Aim of the exercise: The copy must run from the first line of the entries below through the line containing "thumb tip: (632, 689)", restated word for word, with pictures left out.

[Structured pose outputs]
━━━━━━━━━━

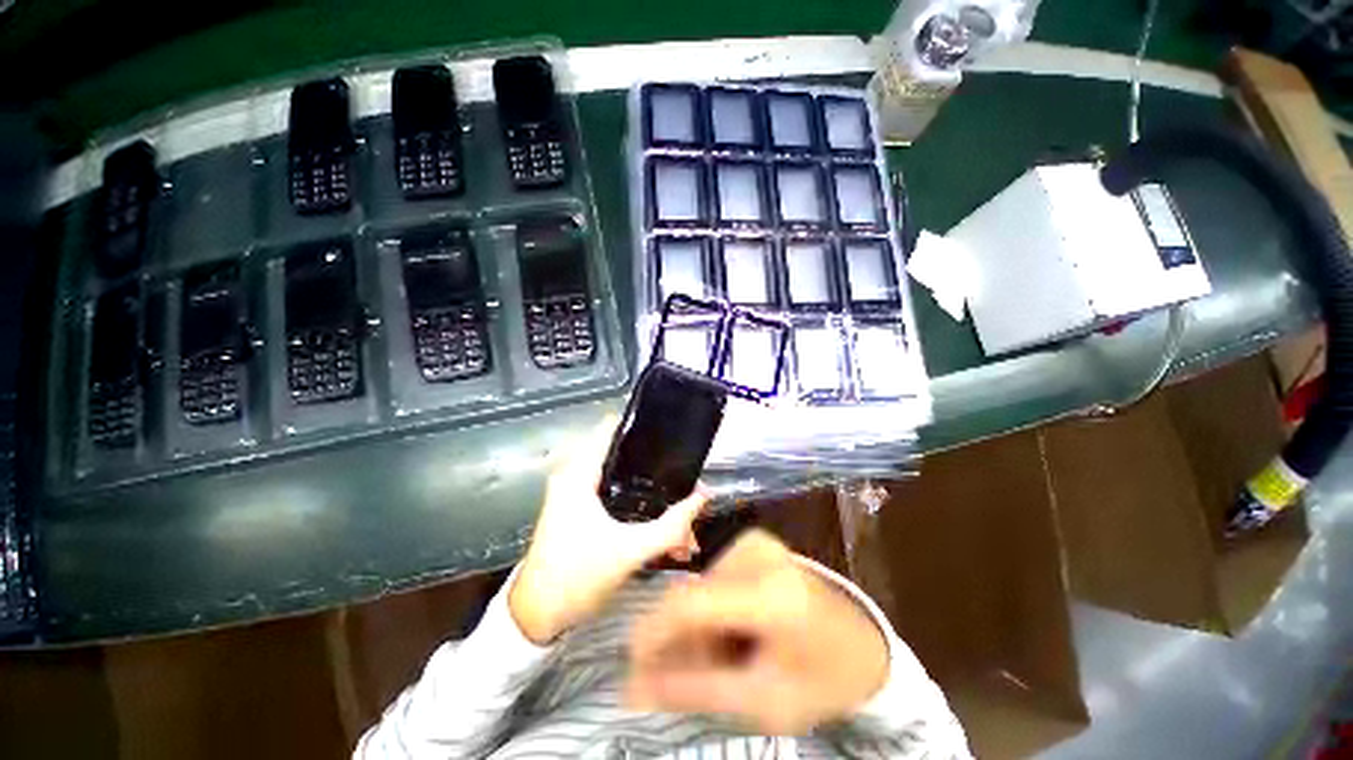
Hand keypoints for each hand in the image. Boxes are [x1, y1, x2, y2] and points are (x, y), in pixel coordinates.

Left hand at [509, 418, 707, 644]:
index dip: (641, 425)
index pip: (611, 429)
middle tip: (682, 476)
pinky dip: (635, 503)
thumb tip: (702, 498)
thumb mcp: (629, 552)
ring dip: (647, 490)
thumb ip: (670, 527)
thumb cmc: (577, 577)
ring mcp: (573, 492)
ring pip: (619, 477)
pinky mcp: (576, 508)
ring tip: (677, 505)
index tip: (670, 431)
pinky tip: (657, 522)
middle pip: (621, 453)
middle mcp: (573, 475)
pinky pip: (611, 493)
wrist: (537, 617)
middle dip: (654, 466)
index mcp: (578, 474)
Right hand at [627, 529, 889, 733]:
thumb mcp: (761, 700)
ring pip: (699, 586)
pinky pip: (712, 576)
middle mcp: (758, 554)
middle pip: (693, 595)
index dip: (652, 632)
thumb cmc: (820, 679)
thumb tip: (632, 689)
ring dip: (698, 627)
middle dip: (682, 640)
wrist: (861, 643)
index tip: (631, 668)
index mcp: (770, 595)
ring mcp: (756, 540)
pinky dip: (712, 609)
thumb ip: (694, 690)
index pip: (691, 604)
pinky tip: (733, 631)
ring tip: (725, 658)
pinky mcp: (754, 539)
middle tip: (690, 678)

━━━━━━━━━━

Response to the task:
Hand keypoints for each hand in the image. Boxes are [x1, y1, x2, y2] and points are (x, y), in pixel coordinates.

Left hand at [509, 418, 707, 644]:
index dip: (641, 425)
index pip: (611, 429)
middle tip: (682, 476)
pinky dip: (635, 503)
thumb tip: (702, 498)
thumb mcp: (629, 552)
ring dip: (647, 490)
thumb ip: (670, 527)
thumb cmc: (577, 577)
ring mcp: (573, 492)
ring pip: (619, 477)
pinky mcp: (576, 508)
ring tip: (677, 505)
index tip: (670, 431)
pinky tip: (657, 522)
middle pip: (621, 453)
middle mcp: (573, 475)
pinky pip: (611, 493)
wrist: (537, 617)
middle dip: (654, 466)
index mcp: (578, 474)
Right hand at [627, 529, 889, 733]:
thumb mcp: (761, 700)
ring pip: (699, 586)
pinky pip: (712, 576)
middle mcp: (758, 554)
middle pip: (693, 595)
index dip: (652, 632)
thumb cmc: (820, 679)
thumb tip: (632, 689)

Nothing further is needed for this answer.